■ **Directions**
Every line with "down" in it should be copied from the data.

■ **Dataset extract**
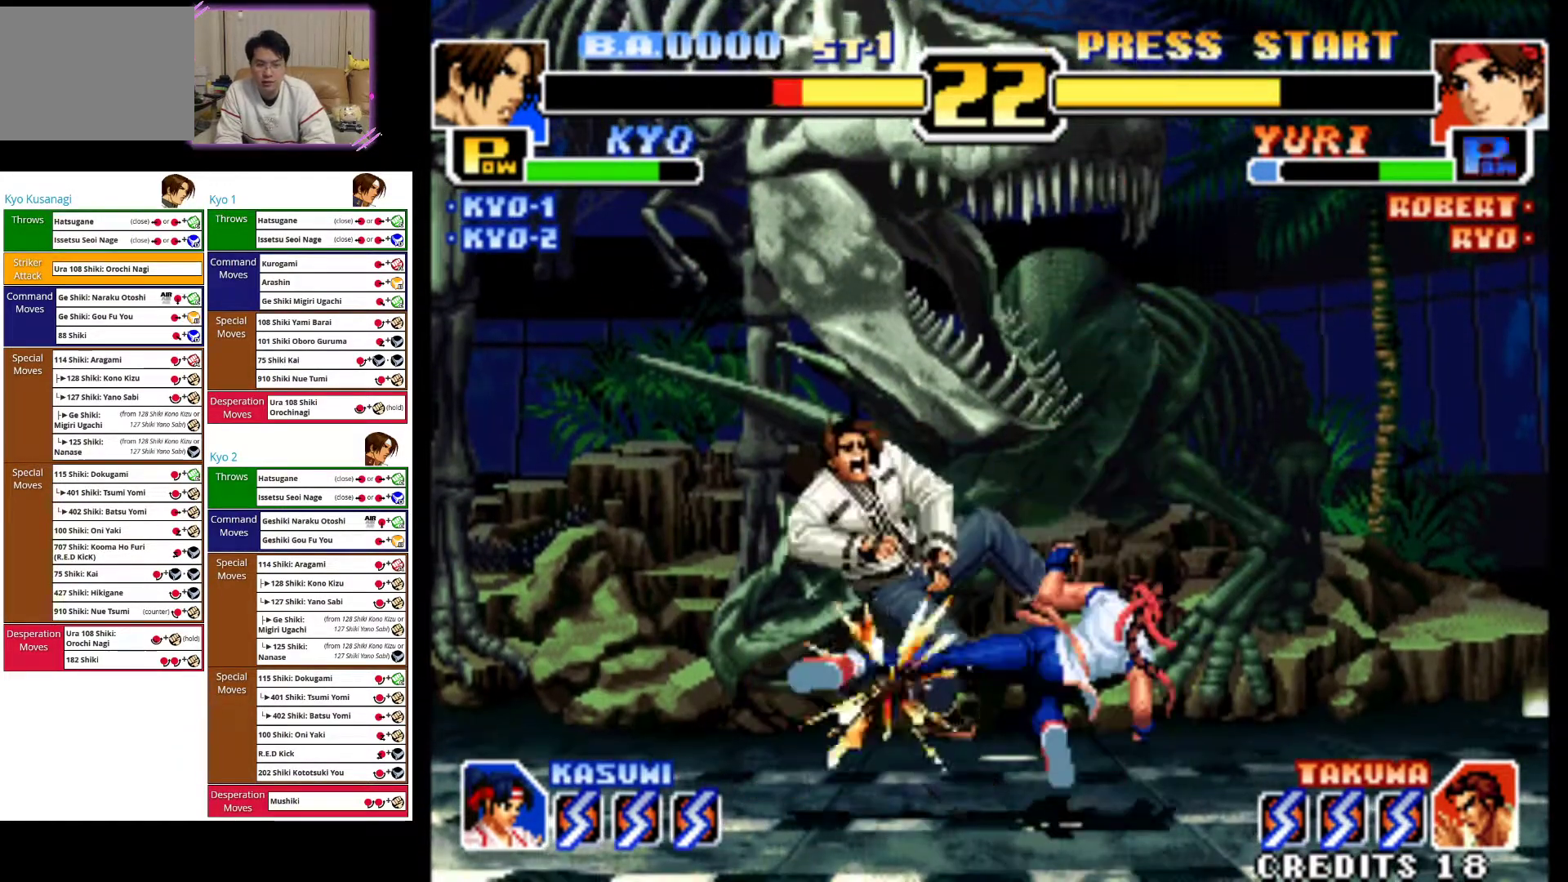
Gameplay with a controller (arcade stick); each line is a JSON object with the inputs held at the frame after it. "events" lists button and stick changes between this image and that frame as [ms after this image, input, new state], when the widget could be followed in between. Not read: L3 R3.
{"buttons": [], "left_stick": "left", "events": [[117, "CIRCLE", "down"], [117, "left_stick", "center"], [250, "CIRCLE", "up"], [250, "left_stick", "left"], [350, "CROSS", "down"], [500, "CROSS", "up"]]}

---

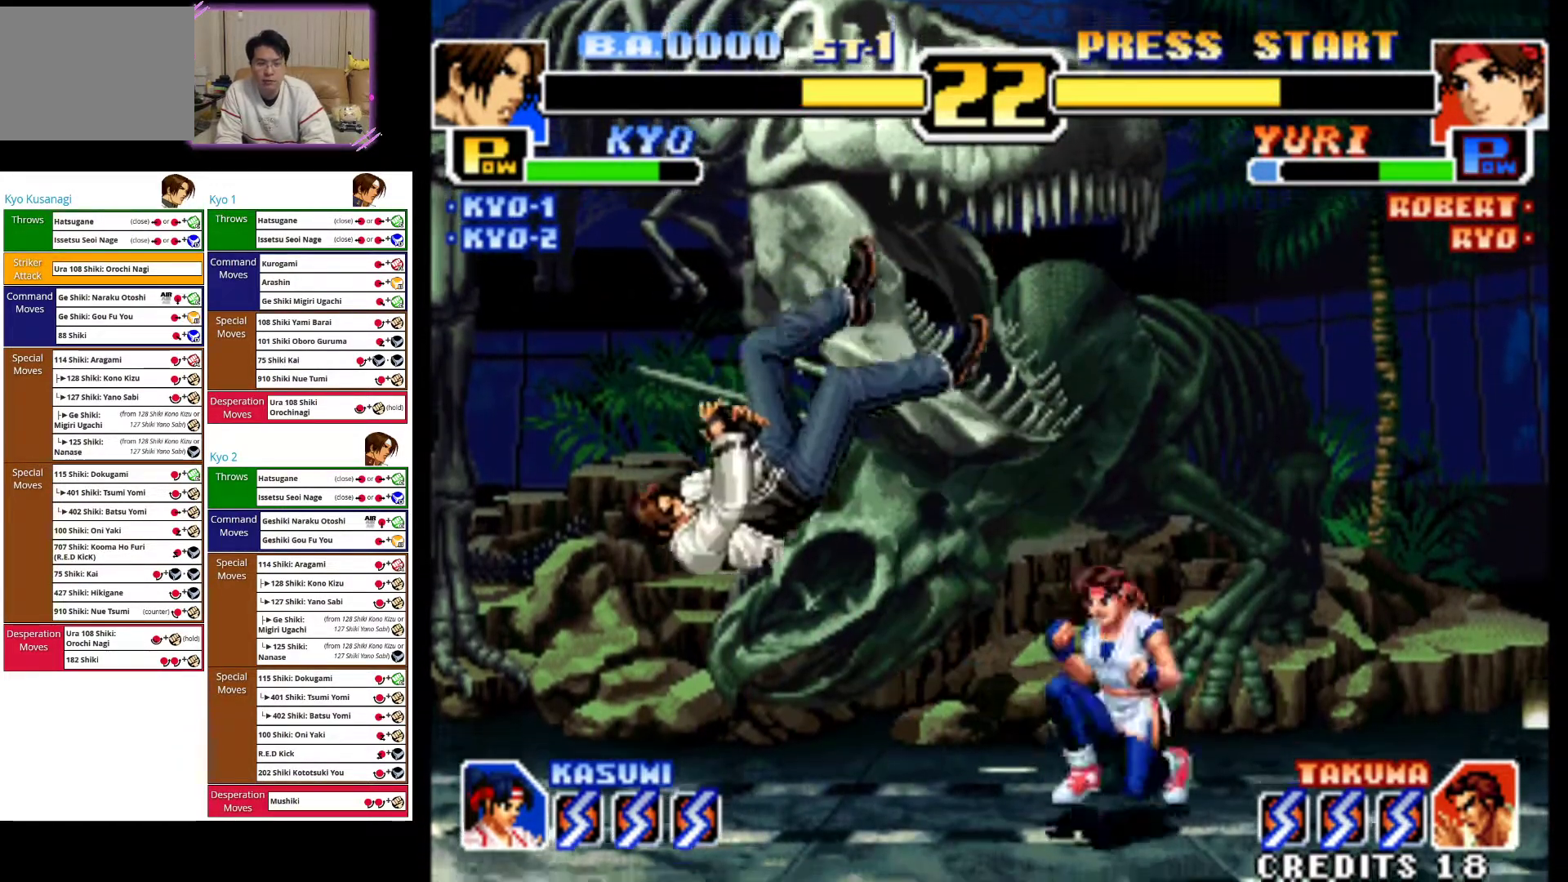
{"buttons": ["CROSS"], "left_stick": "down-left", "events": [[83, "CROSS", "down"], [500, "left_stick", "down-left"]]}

■ **Exercise output**
{"buttons": [], "left_stick": "left", "events": [[117, "CIRCLE", "down"], [117, "left_stick", "center"], [250, "CIRCLE", "up"], [250, "left_stick", "left"], [350, "CROSS", "down"], [500, "CROSS", "up"]]}
{"buttons": ["CROSS"], "left_stick": "down-left", "events": [[83, "CROSS", "down"], [500, "left_stick", "down-left"]]}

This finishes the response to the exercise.